El Ramadán es el mes en el que las conversiones al Islam baten todos los récords. Los rituales de declaración de fe se celebran todas las semanas, en este mes sagrado, en la mezquita-monumento Al-Koutoubia de Marrakech.
El Islam, religión de tolerancia, de paz y de amor, sigue seduciendo y atrayendo a muchos extranjeros en busca de sosiego, a pesar de su instrumentalización y de su potencial estigmatización. El mes de Ramadán es el periodo idóneo durante el cual los no musulmanes se interrogan sobre esta práctica y, más generalmente, sobre esta religión que se ha convertido en el centro de un espectro mediático.
En efecto, el Ramadán es el mes en el que las conversiones al Islam baten todos los récords. A pesar de la propaganda ambiente que intenta hacer creer que el Islam es una religión retrógrada y violenta, se observa claramente que cada vez más personas eligen convertirse en musulmanas.
En este marco, nuestras mezquitas reciben un flujo considerable de solicitudes de conversión. El ejemplo más atípico es el de la mezquita-monumento Al-Koutoubia de Marrakech, donde se organizan ceremonias de conversión casi a diario en este mes de piedad, recogimiento, solidaridad, fraternidad y compartir.

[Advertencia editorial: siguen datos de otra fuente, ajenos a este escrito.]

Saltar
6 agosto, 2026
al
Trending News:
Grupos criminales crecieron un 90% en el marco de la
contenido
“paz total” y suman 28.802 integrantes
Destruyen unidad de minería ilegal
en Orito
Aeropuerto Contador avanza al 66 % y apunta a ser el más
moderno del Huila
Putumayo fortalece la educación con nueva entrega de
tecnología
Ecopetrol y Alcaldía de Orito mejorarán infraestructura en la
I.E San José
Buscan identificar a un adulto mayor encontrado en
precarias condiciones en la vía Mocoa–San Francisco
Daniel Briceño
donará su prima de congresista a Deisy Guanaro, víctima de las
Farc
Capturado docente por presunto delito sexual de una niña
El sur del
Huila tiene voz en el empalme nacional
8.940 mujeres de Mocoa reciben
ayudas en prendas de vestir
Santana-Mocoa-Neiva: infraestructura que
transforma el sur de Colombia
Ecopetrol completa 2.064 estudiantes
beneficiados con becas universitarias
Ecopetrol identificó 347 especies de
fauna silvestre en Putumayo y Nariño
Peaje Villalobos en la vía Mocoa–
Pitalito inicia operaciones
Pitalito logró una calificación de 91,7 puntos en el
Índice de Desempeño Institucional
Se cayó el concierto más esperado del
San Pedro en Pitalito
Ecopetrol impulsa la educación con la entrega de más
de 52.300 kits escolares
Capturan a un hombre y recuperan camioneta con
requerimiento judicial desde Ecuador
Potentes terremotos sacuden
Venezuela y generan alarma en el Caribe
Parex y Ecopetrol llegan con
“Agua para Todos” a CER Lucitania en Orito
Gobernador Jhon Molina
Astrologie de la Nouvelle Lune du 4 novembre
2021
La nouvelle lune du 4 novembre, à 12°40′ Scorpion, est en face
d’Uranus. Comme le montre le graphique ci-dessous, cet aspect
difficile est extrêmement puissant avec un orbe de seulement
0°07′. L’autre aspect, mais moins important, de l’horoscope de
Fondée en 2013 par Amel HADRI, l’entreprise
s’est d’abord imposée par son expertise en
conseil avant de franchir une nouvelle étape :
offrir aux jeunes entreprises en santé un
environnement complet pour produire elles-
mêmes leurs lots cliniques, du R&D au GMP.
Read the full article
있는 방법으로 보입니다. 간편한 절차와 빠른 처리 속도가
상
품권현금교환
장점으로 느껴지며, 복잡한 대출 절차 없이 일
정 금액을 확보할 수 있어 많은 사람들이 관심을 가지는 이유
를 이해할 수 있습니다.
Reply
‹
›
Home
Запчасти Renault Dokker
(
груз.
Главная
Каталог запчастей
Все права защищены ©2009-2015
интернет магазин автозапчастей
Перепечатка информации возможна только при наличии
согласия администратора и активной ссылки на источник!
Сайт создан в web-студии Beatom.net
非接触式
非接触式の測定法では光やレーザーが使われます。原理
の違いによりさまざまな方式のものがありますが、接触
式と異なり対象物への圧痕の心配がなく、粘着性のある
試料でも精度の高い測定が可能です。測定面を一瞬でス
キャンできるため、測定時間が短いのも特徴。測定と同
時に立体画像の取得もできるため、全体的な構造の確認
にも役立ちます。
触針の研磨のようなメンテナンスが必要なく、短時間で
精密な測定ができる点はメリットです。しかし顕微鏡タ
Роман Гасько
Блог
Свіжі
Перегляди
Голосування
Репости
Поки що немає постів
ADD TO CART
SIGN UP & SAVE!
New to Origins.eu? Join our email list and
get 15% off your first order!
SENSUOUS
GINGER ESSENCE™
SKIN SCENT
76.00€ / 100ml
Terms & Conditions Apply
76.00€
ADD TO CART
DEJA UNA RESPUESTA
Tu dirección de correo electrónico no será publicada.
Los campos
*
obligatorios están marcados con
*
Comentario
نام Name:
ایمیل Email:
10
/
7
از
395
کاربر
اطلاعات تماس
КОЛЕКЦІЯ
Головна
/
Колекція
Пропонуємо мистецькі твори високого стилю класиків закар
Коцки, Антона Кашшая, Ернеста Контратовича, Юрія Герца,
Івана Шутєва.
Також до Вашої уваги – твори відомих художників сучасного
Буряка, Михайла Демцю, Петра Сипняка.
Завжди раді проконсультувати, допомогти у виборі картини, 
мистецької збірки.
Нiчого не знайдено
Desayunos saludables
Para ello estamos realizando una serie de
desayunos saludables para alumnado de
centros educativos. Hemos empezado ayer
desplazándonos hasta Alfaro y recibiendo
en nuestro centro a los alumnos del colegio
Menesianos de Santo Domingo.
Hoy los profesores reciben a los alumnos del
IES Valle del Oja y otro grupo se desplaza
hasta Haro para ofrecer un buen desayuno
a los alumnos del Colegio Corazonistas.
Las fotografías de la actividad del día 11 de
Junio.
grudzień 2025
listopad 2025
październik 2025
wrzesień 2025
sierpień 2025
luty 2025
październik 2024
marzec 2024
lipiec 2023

Según el joven Wadiaâ Chakir, maestro de ceremonias y célebre recitador del Corán durante las oraciones de «Tarawih» (oraciones nocturnas) en Al-Koutoubia, ocho extranjeros han abrazado el Islam durante los doce primeros días del Ramadán, entre ellos una periodista alemana.
«En la mezquita, los conversos pronuncian en árabe la Chahada: “Testifico que no hay más Dios que Alá y que Mahoma es Su mensajero”, que equivale a una declaración de fe musulmana ante un auditorio de fieles. Posteriormente, los certificados de conversión son entregados a los interesados, ya sea por un Âdoul o por un juez, “Qadi Tawtiq”, para oficializar su conversión y permitirles vivir plenamente su Islam», confió al periódico «Le Matin».
Tras señalar que la casi totalidad de los conversos son ciudadanos europeos, especialmente franceses, españoles, ingleses y alemanes, Wadiaâ Chakir observó que las razones que favorecen estas conversiones son múltiples, entre ellas la lectura del Corán, la mezcla de poblaciones, los matrimonios mixtos, el descubrimiento del Islam en un país musulmán y también la curiosidad nacida de la demonización del Islam y de los musulmanes.
Según él, entre 15 y 18 conversiones se registran cada mes de Ramadán en la mezquita Al-Koutoubia, que recibe también cada vez más solicitudes de personas deseosas de informarse sobre el Islam o incluso de estudiarlo.
«Todas estas personas que han abrazado el Islam han cambiado de nombre tras su conversión, como el ciudadano francés que se convirtió el primer día del Ramadán y que eligió el nombre de Adam», concluye Wadiaâ.